Maylin and the Tunnel of Love

Vertical Girl | Horizontal Girl — Dead Inside Girl /

Patti Witten
3 min readJun 2, 2021
Matthew Daniels on Unsplash

The sewing needle had its own hole through the leather of her wallet, like a prowler’s tool that unlocked her skin. It came from her mother’s pincushion, a stalk among the steel Cyclopes. But she had another use for it.

Maylin lay in Smith’s musty bed, occasionally flicking the ants from the gray sheet. She leaned out and fished the wallet from her purse, flipped it open, freed the needle, and tested the point on the pad of her thumb. Pressed harder. Then against her thigh, the wide top of her thigh like another face that faced you as you doubled over and folded over you like a jackknife.

Poking the skin, making tunnels in the top layer thin as paper brought back an insensible joy. It was a secret gift, a wild experiment. She did this for a while, then pricked through another layer, watched it bubble white over the needle, and made a long stitch. Then another. Deeper, she found the pink, stinging layer and healthy blood like a cardinal on the snow, and sucked the blood between her lips. It was like making out with her thigh-face, and she did. She loved it. She loved it.

Tasting the iron and salt in her mouth, testing the sharp point on her tongue, it was something of her own while she waited for Smith to return. Maybe she’d pierce it. What would he think? It was hard to imagine what might shock him or bring him back.

He was already gone, already someone else’s. Maylin wondered who was the other girl Smith saw when he wasn’t with her. Did the other girl also see a face in her thigh, did she also face the wall while he screwed her from behind, or did they do it face-to-face? What else did he do to her? Did he blindfold her or kiss her sweetly? These questions were unthinkable before she knew him the way she knew him now.

In the beginning, Smith was a portal. On the other side, Maylin was a different person down to her cells, maybe her DNA. She was gripped by vertigo that she took to be the definition of love. Bumped into door jambs, tripped over her feet. He changed her from vertical to horizontal. She understood that what she had believed to be her faults — the scars, the tuneless skin and thick hairs, the stunted bones underneath — were irrelevant. The shocking truth was that she could be altered so fast and so completely. So willingly.

Now the only thing left was to finish the job Smith had begun. She pressed the needle into the thick flesh of her tongue and cried at the pain, spit it out in her palm with a trickle of blood. Leaving him before he left her was going to be as hard and painful as piercing her own tongue or bloodying her own face.

Spring again, birds and green grass. At home in her room, she willed the phone he’d given her to vibrate, flipped it open to see if she had missed his call, strained to hear the sound of his truck. But Smith had abandoned her and the bright days were like tin pinwheels. One day the phone displayed “NO SERVICE.” The portal had closed. Once a vertical girl, then horizontal, now she was Dead Inside Girl.

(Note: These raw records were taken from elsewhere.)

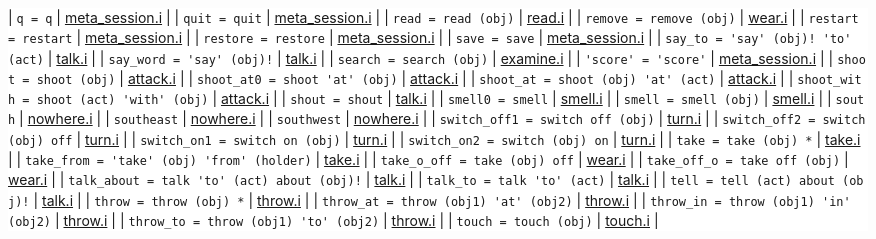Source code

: | `q = q`                                     | [meta_session.i] |
| `quit = quit`                               | [meta_session.i] |
| `read = read (obj)`                         | [read.i]         |
| `remove = remove (obj)`                     | [wear.i]         |
| `restart = restart`                         | [meta_session.i] |
| `restore = restore`                         | [meta_session.i] |
| `save = save`                               | [meta_session.i] |
| `say_to = 'say' (obj)! 'to' (act)`          | [talk.i]         |
| `say_word = 'say' (obj)!`                   | [talk.i]         |
| `search = search (obj)`                     | [examine.i]      |
| `'score' = 'score'`                         | [meta_session.i] |
| `shoot = shoot (obj)`                       | [attack.i]       |
| `shoot_at0 = shoot 'at' (obj)`              | [attack.i]       |
| `shoot_at = shoot (obj) 'at' (act)`         | [attack.i]       |
| `shoot_with = shoot (act) 'with' (obj)`     | [attack.i]       |
| `shout = shout`                             | [talk.i]         |
| `smell0 = smell`                            | [smell.i]        |
| `smell = smell (obj)`                       | [smell.i]        |
| `south`                                     | [nowhere.i]      |
| `southeast`                                 | [nowhere.i]      |
| `southwest`                                 | [nowhere.i]      |
| `switch_off1 = switch off (obj)`            | [turn.i]         |
| `switch_off2 = switch (obj) off`            | [turn.i]         |
| `switch_on1 = switch on (obj)`              | [turn.i]         |
| `switch_on2 = switch (obj) on`              | [turn.i]         |
| `take = take (obj) *`                       | [take.i]         |
| `take_from = 'take' (obj) 'from' (holder)`  | [take.i]         |
| `take_o_off = take (obj) off`               | [wear.i]         |
| `take_off_o = take off (obj)`               | [wear.i]         |
| `talk_about = talk 'to' (act) about (obj)!` | [talk.i]         |
| `talk_to = talk 'to' (act)`                 | [talk.i]         |
| `tell = tell (act) about (obj)!`            | [talk.i]         |
| `throw = throw (obj) *`                     | [throw.i]        |
| `throw_at = throw (obj1) 'at' (obj2)`       | [throw.i]        |
| `throw_in = throw (obj1) 'in' (obj2)`       | [throw.i]        |
| `throw_to = throw (obj1) 'to' (obj2)`       | [throw.i]        |
| `touch = touch (obj)`                       | [touch.i]        |

[README]: https://github.com/alan-if/alan-goodies/blob/master/libs/ALAN-Library_0.6/README.md#original-readme "View archived copy of original 'ReadMe' at ALAN Goodies"
[NOTES]: ./NOTES.md
[attack.i]: ./attack.i "View source file"
[eat.i]: ./eat.i "View source file"
[examine.i]: ./examine.i "View source file"
[give.i]: ./give.i "View source file"
[global.i]: ./global.i "View source file"
[hero.i]: ./hero.i "View source file"
[invent.i]: ./invent.i "View source file"
[jump.i]: ./jump.i "View source file"
[kiss.i]: ./kiss.i "View source file"
[knock.i]: ./knock.i "View source file"
[listen.i]: ./listen.i "View source file"
[lock.i]: ./lock.i "View source file"
[look.i]: ./look.i "View source file"
[meta_brief.i]: ./meta_brief.i "View source file"
[meta_help]: ./meta_help "View source file"
[meta_session.i]: ./meta_session.i "View source file"
[nowhere.i]: ./nowhere.i "View source file"
[open.i]: ./open.i "View source file"
[people.i]: ./people.i "View source file"
[push.i]: ./push.i "View source file"
[put.i]: ./put.i "View source file"
[read.i]: ./read.i "View source file"
[scenery.i]: ./scenery.i "View source file"
[smell.i]: ./smell.i "View source file"
[StartLib.i]: ./StartLib.i "View source file"
[take.i]: ./take.i "View source file"
[talk.i]: ./talk.i "View source file"
[throw.i]: ./throw.i "View source file"
[touch.i]: ./touch.i "View source file"
[turn.i]: ./turn.i "View source file"
[wait.i]: ./wait.i "View source file"
[wear.i]: ./wear.i "View source file"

This girl hitched into town, charmed bouncers and got into bars. Told lies to explain why she hadn’t come home, why she was sick, how she forgot to say she was sleeping over at a friend’s and couldn’t call for some convoluted reason. This girl drank until the ground swooped up and she blacked out. Sometimes she woke in her own bed, sometimes in strangers’ beds, but always crushed and never loved the way Smith had loved her at the start, and never loving the way she had loved him.